The Gist: After his disappearance during a camping trip 2 years earlier, Evan’s war hero brother Victor returns in the middle of the night and asks Evan to get guns, knives and follow him back into the woods. Victor leads them to a farmhouse and Evan begins to question his brother’s sanity as he sees an ordinary family and his brother’s guns raised, ready to kill them all. Unknown to Evan, the family is housing a Nazi occult scholar sent to West Virginia in 1936 in pursuit of ancient Norse runes that the Third Reich believed would hold the secrets to immortality and the power to raise the dead.

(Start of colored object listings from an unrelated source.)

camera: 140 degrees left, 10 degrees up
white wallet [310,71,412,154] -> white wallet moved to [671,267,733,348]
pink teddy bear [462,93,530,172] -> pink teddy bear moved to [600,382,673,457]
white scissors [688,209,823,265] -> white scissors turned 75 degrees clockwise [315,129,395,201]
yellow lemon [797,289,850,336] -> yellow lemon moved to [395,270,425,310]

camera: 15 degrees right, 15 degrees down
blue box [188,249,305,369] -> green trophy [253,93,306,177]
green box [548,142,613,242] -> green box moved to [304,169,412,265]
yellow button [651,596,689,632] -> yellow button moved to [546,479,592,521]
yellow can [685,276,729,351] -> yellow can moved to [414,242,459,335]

Brothers & The Undead: Henry Cavill (Evan Marshall), Dominic Purcell (Victor Alan Marshall), Michael Fassbender (Richard Wirth), Emma Booth (Liese Wollner), Shea Whigham (Luke Benny)
Spoilers
My Take: This movie had some interesting ideas and was very well done with director Joel Schumacher at the helm and an impressive cast but something was lacking in the execution of the story. The premise was different, Nazi exploration and use of the occult for power as well as the ancient Norse runes left by the first visitors to North America. An example of the human monsters degrading history to their whims. I also liked the family trapped in immortality and forced to help Wirth live by feeding him human blood from kidnapped victims. The acting was stellar and I liked Henry Cavill and Micheal Fassbender was good as the immortal creature.

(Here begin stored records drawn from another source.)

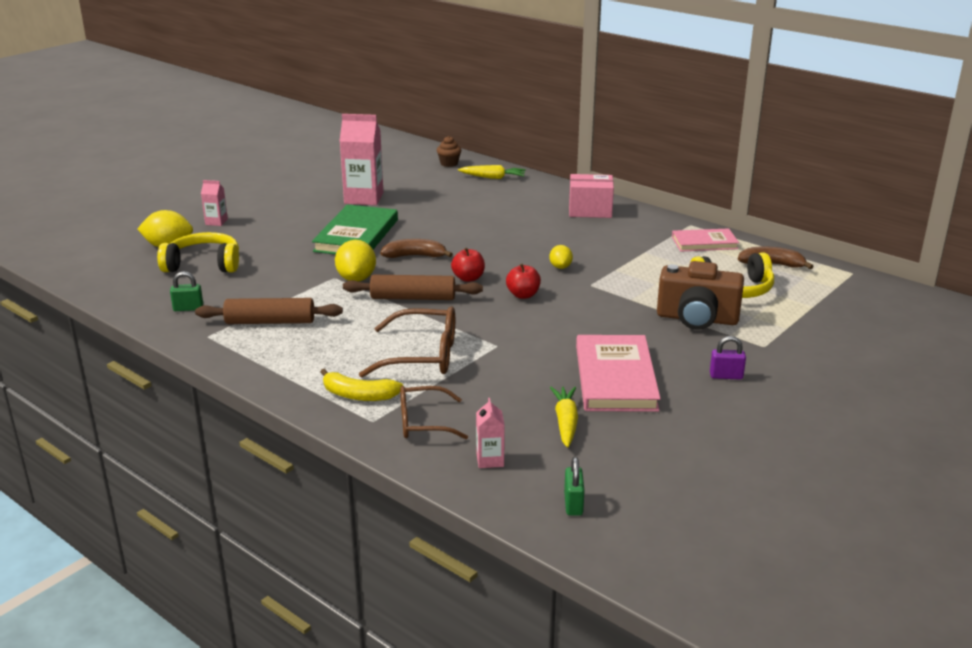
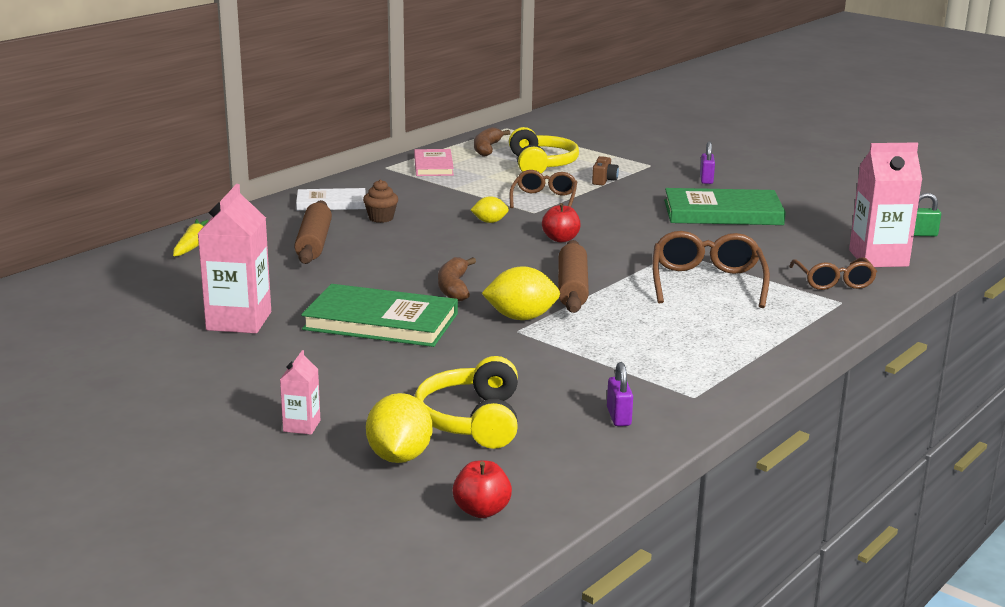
camera: 90 degrees left, 5 degrees down
green padlock [170,271,203,311] -> purple padlock [607,362,633,426]
brown rolling pin [195,298,343,324] -> brown rolling pin moved to [294,200,332,264]
yellow banana [320,368,403,401] -> none
brown cupcake [437,136,461,167] -> brown cupcake moved to [363,180,398,223]
red apple [451,248,485,282] -> red apple moved to [452,461,512,518]
pink carton [476,398,505,468] -> pink carton [849,142,922,267], size x2.05
yellow carrot [550,387,578,448] -> none
pink box [569,174,614,218] -> white book [296,188,366,211]
pink book [576,335,661,412] -> green book [664,188,786,225]
brown camera [657,261,744,329] -> brown camera [592,156,619,185], size x0.44
none -> brown glasses [509,170,577,208]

I guess I would have liked the flick better if it spent more time showing how the family become entwined with Wirth, other than unwittingly taking him in. He basically shows up in 1936, partially resurrects a bird, then tells the 12-year-old Lise that it will hurt less the more he cuts her. We then jump to Evan doing his thing as a paramedic, dealing with his senile father and helping to take care of his missing brother’s children. I was more interested in the occult aspects than the brothers’ story. When Evan and Victor go to the farmhouse it moves pretty steadily to the end with good pacing and action. The movie concluded with a feeling that there could be a sequel made as Wirth was not the only Nazi scholar sent to the US in 1936.
Final Thoughts: I liked this flick, didn’t love it but I liked it. I like how the 1936 stuff is filmed in black and white, the make-up and effects done on Wirth were creepy, gross and awesome, the story had an interesting premise and the acting was good. I think it could have used more in-depth detail on the occult and the Third Reich belief about the Norse settlers and their rune stones. Good stuff, check it out.